At the end of a workday, all you want to do is get in your car and get home as fast as possible. Nothing ruins those plans quite like walking out to the employee parking lot and seeing a shattered windshield with a rock in the passenger seat, or finding distinctive scratch marks on your driver’s side door and realizing someone has keyed your car.
Your car has been vandalized, which means you’re now a crime victim instead of just another employee leaving the office at the end of a long day. Unfortunately, that means your day just got a bit more complicated.
Report the damage
It’s best to call the police as soon as possible. If your car is still driveable, you may be tempted to take it home before you do anything, but that’s not the best idea. The damage occurred in the parking lot, so you need to give police the chance to check the scene for any evidence. If the vandal or vandals left some obvious clue to their identity behind, then it’s more likely your case will result in an arrest. The penalties for criminal mischief vary wildly. It will depend on the jurisdiction where the crime happened, as well as how much damage there was. If the damage was costly enough, it could even be a felony. There’s also a decent chance that your car isn’t the only one in the neighborhood that’s been hit, so calling the cops gives investigators a chance at establishing a pattern as they continue the search for suspects.
Police may also want to look at any footage from security cameras in the area, so if your workplace has security cameras overlooking the parking lot, that can only help.
You’ll also probably want to call your insurance agency and file a claim. They can help you cover any costs associated with repairing your car. If the car’s windshield is shattered, you’ll need to explore options for auto glass repair near you. If there’s damage to the body of the car, you’ll need to take it to a body shop.
Another option is to take your car to the dealership where you purchased it. Dealership service technicians may have specific knowledge about your particular make and model that could be hard to find elsewhere. If the dealership has auto technicians whom you’ve worked with before and know you can trust, it might be worth giving them a chance to restore your car to its previous condition.

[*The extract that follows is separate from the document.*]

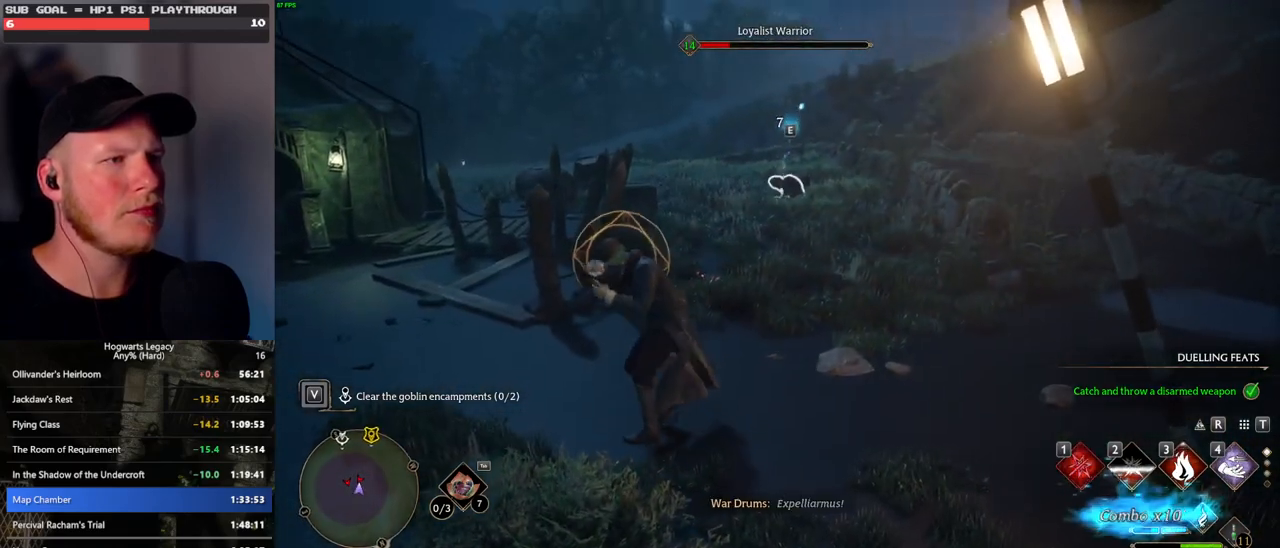
{"keys": ["w"], "mouse": [], "events": [[17, "1", "down"], [67, "1", "up"], [350, "z", "down"], [450, "z", "up"]]}
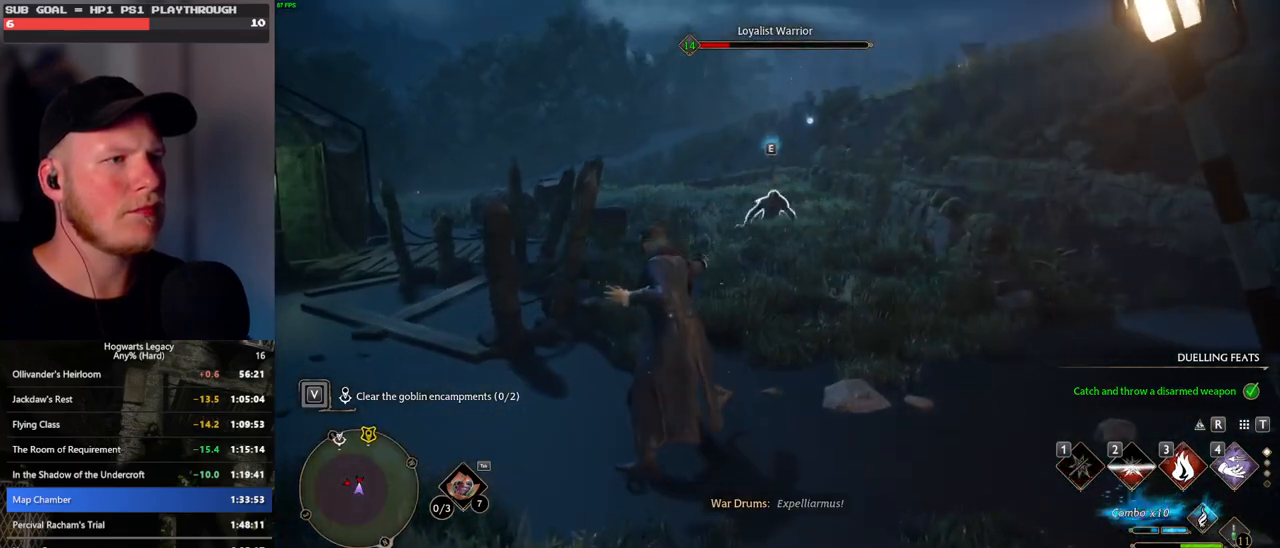
{"keys": ["w"], "mouse": [], "events": [[33, "z", "down"], [117, "z", "up"], [217, "z", "down"], [300, "z", "up"]]}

Finally, you need to inform your workplace that a crime happened on company property. Any decent employer will want to know if someone is going after cars owned by employees. Maybe they’ll want to beef up security in response to the vandalism, or maybe they just want to send out a companywide memo telling employees to be on the lookout for anything suspicious in the parking lot. It doesn’t have to be a big deal; just go to to your boss the next day and tell them that someone vandalized your car. They should know if any additional steps need to be taken in order to officially document the incident.
It’s normal to feel a bit unsettled for a few days after the incident. Getting your car repaired will go a long way towards alleviating those uneasy feelings. Remind yourself that the incident probably wasn’t anything personal. Someone decided they wanted to do something stupid, and for whatever reason, they decided your vehicle would make a good target. It almost certainly doesn’t mean someone is out to get you. It was just dumb luck.